Graham remains a joy. His search of the villa for a lavatory, only to realize they’re a few years too early for indoor toilets, is hilarious, but even more hilarious is his line at the beginning, when he’s standing in the rain at the door, “It is a truth universally acknowledged…” (To which the Doctor whispers, “Wrong writer.”) Of the companions, it better not be Graham who leaves first!

Because any story taking place at the Villa Diodati during that fateful summer is going to offer an explanation for why Mary Shelley wrote Frankenstein (my favorite iteration of this idea is Ken Russell’s completely insane 1987 film Gothic), I was fully expecting the Lone Cyberman to inspire Mary’s story, and indeed it does, as she refers to him at one point as a man made from many parts. However, her line about the Cyberman’s connection to future tech making him a “modern Prometheus” is just eye-rollingly bad. It tries way too hard to shoehorn Frankenstein‘s subtitle into the dialogue, and as a result it’s cringeworthy. (I also cringed when the Doctor says something like “we’re all in the same boat” to Mary Shelley. Knowing what’s coming in her and Percy’s life, it seems a little cruel to talk to her about boats!)

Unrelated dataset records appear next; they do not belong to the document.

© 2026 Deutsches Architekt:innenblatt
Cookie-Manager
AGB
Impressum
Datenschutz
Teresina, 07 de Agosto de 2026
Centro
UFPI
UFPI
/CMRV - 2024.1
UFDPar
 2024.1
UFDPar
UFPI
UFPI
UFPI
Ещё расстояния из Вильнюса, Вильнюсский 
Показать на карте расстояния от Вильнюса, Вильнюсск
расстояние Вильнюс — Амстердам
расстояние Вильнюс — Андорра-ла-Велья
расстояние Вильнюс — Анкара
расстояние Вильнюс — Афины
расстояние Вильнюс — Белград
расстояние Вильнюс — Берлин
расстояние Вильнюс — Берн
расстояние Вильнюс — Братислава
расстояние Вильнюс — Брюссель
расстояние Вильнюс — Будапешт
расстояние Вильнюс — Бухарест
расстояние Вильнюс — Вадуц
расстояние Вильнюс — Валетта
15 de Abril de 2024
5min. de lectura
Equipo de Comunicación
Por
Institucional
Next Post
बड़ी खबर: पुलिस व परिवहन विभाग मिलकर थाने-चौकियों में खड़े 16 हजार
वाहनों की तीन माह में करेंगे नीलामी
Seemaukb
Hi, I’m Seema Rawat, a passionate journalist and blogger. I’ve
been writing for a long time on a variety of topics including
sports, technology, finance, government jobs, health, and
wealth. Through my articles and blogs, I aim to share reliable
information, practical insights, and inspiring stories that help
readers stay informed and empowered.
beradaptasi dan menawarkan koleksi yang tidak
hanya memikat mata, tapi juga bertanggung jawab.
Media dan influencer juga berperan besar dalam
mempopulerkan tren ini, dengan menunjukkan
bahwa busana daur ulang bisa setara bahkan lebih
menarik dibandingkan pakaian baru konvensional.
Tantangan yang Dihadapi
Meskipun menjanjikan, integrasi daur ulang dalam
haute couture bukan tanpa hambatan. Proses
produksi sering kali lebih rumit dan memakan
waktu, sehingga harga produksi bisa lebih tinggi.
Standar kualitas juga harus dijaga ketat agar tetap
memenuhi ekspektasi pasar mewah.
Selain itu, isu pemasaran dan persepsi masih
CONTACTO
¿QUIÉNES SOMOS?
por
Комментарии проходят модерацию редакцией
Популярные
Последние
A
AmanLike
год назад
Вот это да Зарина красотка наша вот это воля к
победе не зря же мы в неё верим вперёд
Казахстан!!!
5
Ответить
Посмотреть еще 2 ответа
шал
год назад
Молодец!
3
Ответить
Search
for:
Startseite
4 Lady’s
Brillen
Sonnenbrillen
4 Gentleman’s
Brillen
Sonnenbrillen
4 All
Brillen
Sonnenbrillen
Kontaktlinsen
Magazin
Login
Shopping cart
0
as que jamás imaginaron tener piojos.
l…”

Speaking of the Lone Cyberman, I like his inclusion as a way to link the forthcoming finale with Captain Jack Harkness’s warning from a few episodes back, but I also felt that the episode became a little sloppy once he arrives. In trying to juggle the needs of the Mary Shelley plot with the needs of the Lone Cyberman plot, the episode trips over its own feet a little. Not terribly, mind you, but part of the problem is that after such a compelling setup, a Cyberman is so immediately recognizable that to make it a part of the “haunting” feels almost anti-climactic. For a moment, though, I thought the Cyberman was going to be revealed as the missing Percy Shelley, somehow dragged to the future, transformed, and sent back. That would have been an interesting twist!

One thing didn’t make sense to me. I get how the Cyberium could make Shelley briefly invisible and use a perception filter to turn the house into a maze all in order to protect itself, but what was the point of reanimating the skeleton hand? What was it trying to do? Certainly it wasn’t trying to scare everybody out of the house, considering it wouldn’t let them leave. It just seemed to exist for added creepiness.

And now for some Doctor Who neepery! The Doctor mentions to Byron that she knows his daughter, Ada. This is a reference to the earlier episode this season, “Spyfall, Part Two,” in which she meets computer pioneer Ada Lovelace (nee Byron) in 1834. Later, the Doctor explains to her companions that the reason they can’t follow her into danger is because she refuses to lose anyone else to Cyber-conversion. This struck me as a direct reference to what happened to Bill in the 2017 Twelfth Doctor two-parter “World Enough and Time”/”The Doctor Falls.” However, the Doctor has seen other people get turned into Cybermen as well over the years, including Danny Pink in the 2014 Twelfth Doctor episode “Death in Heaven.” (Ostensibly, the Brigadier was also turned into a Cyberman in that same episode!) Lastly, the future Cyber-War the Doctor mentions might be the same one referenced in the 1974-5 Fourth Doctor serial “Revenge of the Cybermen,” in which we learn the planet Voga helped defeat the Cybermen by identifying gold dust as their weakness and developing gold dust particle-shooting weapons with the unfortunate name of….glitterguns.